Monday, Dec. 31, 1945

Redhead's Return

Some of the best people in Washington braced themselves last week. Raucous, redheaded Colonel Robert Sharon Allen was about to get out of the Army. They remembered him, somewhat apprehensively, as a combative, profane reporter who would as soon punch a news source in the eye as tap him on the shoulder.

When Allen went to war in July 1942, Partner Drew Pearson had given his pal a touching sen-off. "I shall miss Bob," wrote Drew. "But . . . he'll be back handing out brass rings, punching the tickets for rides on the old Merry-Go-Round." Every so often, during the war, Drew would write a letter to Allen--for all the 18,000,000 readers to see. What Pearson did not tell the readers is that when Allen went to war, Pearson offered him what Allen considered so small a share of their column's income that Allen turned it down in a blast of ex-cavalryman's rage.

Without Love. Theirs had been a profitable partnership, with no love lost between the partners. Their breezy, right-from-the-feedbox style sounded cozy--but its creators were as uncooperative as Gilbert & Sullivan. They were notably cool toward each other, worked separate beats, sometimes got together by telephone only once a day.

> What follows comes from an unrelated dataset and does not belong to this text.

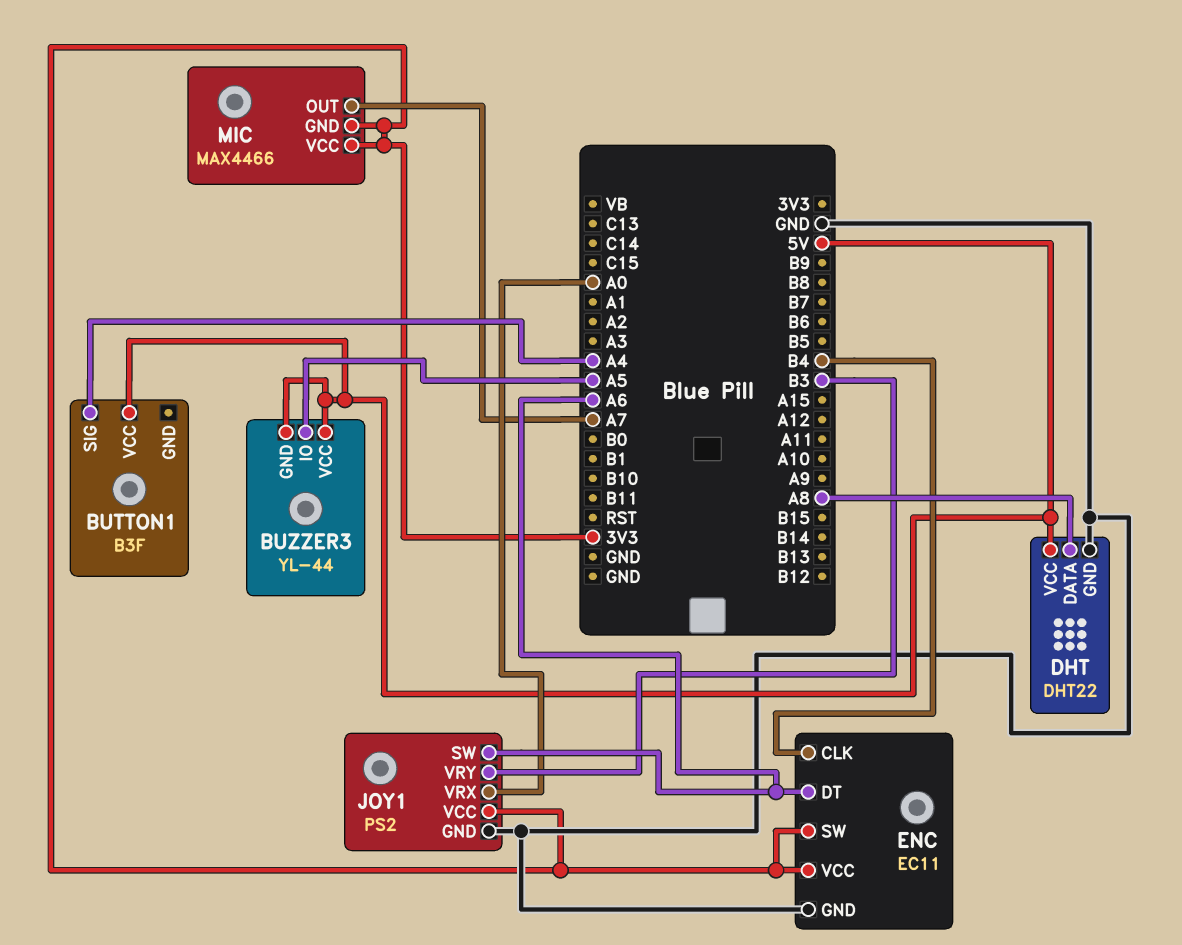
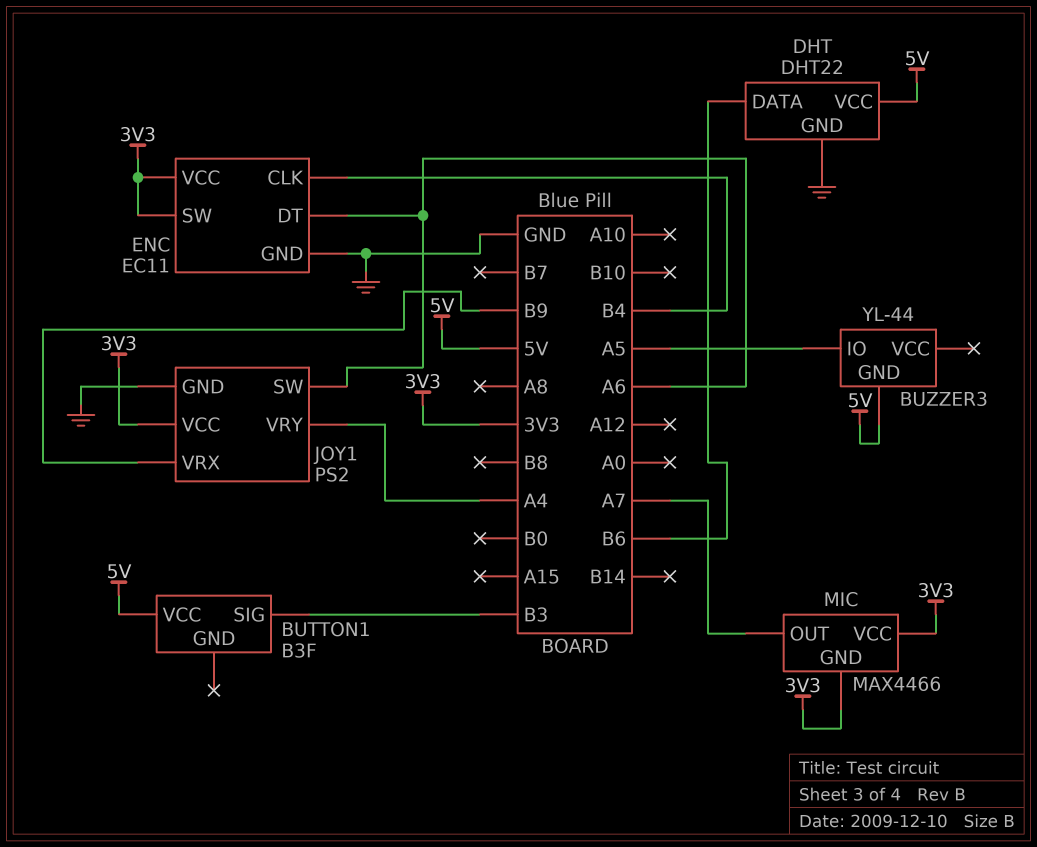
BUTTON1 pin SIG: A4 -> B3
BUZZER3 pin VCC: 5V -> none
DHT pin DATA: A8 -> B6
JOY1 pin VRX: A0 -> B9
JOY1 pin VRY: B3 -> A4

It paid well. Allen kept a part-time job with J. David Stern's New Dealing Philadelphia Record at $150 a week, but made $50,000 a year from the Merry-Go-Round. He insists that he had to hand big chunks of it to lawyers, since Merry-Go-Round produced almost as many libel suits as scoops.

Bob Allen became General George Patton's G2, lost his right arm last April when he drove into an ambush in Germany. Three days later, when Patton's Army caught up with him, he had taken over the hospital at Gotha, was bossing its German doctors and nurses.

Since he came home in June, Reporter Allen has spent most of his time on a hard-hitting campaign to get better prosthetic devices for amputees. In his spare time he has learned to type 45 words a minute on a left-handed typewriter, had his teeth fixed to soften the rasp in his voice, the better to talk on the radio.

He plans to return to the Record Feb. 1. Said he last week: "I haven't seen or talked to Pearson since I got back."